■ **WHAT YOU WILL DO**:
Repeat the records below word for word.

____________________

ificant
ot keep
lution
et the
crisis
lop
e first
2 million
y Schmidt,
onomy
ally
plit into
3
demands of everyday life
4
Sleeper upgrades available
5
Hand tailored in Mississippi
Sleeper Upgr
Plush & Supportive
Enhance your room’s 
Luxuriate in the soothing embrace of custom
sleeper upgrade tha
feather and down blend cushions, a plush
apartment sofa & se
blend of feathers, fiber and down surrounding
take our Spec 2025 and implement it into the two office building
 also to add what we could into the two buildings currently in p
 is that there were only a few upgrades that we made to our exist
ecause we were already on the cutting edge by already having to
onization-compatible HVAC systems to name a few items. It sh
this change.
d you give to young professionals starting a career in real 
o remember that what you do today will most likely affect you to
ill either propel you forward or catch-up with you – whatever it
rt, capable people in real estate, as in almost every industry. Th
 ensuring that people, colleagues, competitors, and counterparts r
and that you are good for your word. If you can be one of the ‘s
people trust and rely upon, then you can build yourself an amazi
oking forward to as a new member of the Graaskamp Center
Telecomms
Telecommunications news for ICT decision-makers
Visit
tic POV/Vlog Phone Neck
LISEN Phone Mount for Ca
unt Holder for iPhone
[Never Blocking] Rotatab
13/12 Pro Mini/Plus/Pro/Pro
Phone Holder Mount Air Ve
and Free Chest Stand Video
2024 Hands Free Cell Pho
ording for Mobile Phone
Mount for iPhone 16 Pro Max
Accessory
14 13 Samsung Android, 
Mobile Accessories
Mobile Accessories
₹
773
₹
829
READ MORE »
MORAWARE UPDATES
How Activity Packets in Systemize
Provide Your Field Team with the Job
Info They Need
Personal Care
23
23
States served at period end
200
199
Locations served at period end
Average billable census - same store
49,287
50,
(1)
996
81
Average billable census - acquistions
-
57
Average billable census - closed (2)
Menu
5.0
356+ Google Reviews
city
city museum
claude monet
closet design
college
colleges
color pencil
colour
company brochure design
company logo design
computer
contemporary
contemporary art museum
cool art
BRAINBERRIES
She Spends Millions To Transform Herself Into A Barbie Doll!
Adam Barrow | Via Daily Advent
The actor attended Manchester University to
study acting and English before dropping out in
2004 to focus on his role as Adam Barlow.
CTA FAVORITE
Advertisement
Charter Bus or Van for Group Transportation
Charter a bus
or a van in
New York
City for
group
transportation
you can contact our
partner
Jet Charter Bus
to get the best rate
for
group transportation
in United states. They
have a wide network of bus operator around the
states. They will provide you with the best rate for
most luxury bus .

____________________

■ **EXERCISE RESULT**:
ificant
ot keep
lution
et the
crisis
lop
e first
2 million
y Schmidt,
onomy
ally
plit into
3
demands of everyday life
4
Sleeper upgrades available
5
Hand tailored in Mississippi
Sleeper Upgr
Plush & Supportive
Enhance your room’s 
Luxuriate in the soothing embrace of custom
sleeper upgrade tha
feather and down blend cushions, a plush
apartment sofa & se
blend of feathers, fiber and down surrounding
take our Spec 2025 and implement it into the two office building
 also to add what we could into the two buildings currently in p
 is that there were only a few upgrades that we made to our exist
ecause we were already on the cutting edge by already having to
onization-compatible HVAC systems to name a few items. It sh
this change.
d you give to young professionals starting a career in real 
o remember that what you do today will most likely affect you to
ill either propel you forward or catch-up with you – whatever it
rt, capable people in real estate, as in almost every industry. Th
 ensuring that people, colleagues, competitors, and counterparts r
and that you are good for your word. If you can be one of the ‘s
people trust and rely upon, then you can build yourself an amazi
oking forward to as a new member of the Graaskamp Center
Telecomms
Telecommunications news for ICT decision-makers
Visit
tic POV/Vlog Phone Neck
LISEN Phone Mount for Ca
unt Holder for iPhone
[Never Blocking] Rotatab
13/12 Pro Mini/Plus/Pro/Pro
Phone Holder Mount Air Ve
and Free Chest Stand Video
2024 Hands Free Cell Pho
ording for Mobile Phone
Mount for iPhone 16 Pro Max
Accessory
14 13 Samsung Android, 
Mobile Accessories
Mobile Accessories
₹
773
₹
829
READ MORE »
MORAWARE UPDATES
How Activity Packets in Systemize
Provide Your Field Team with the Job
Info They Need
Personal Care
23
23
States served at period end
200
199
Locations served at period end
Average billable census - same store
49,287
50,
(1)
996
81
Average billable census - acquistions
-
57
Average billable census - closed (2)
Menu
5.0
356+ Google Reviews
city
city museum
claude monet
closet design
college
colleges
color pencil
colour
company brochure design
company logo design
computer
contemporary
contemporary art museum
cool art
BRAINBERRIES
She Spends Millions To Transform Herself Into A Barbie Doll!
Adam Barrow | Via Daily Advent
The actor attended Manchester University to
study acting and English before dropping out in
2004 to focus on his role as Adam Barlow.
CTA FAVORITE
Advertisement
Charter Bus or Van for Group Transportation
Charter a bus
or a van in
New York
City for
group
transportation
you can contact our
partner
Jet Charter Bus
to get the best rate
for
group transportation
in United states. They
have a wide network of bus operator around the
states. They will provide you with the best rate for
most luxury bus .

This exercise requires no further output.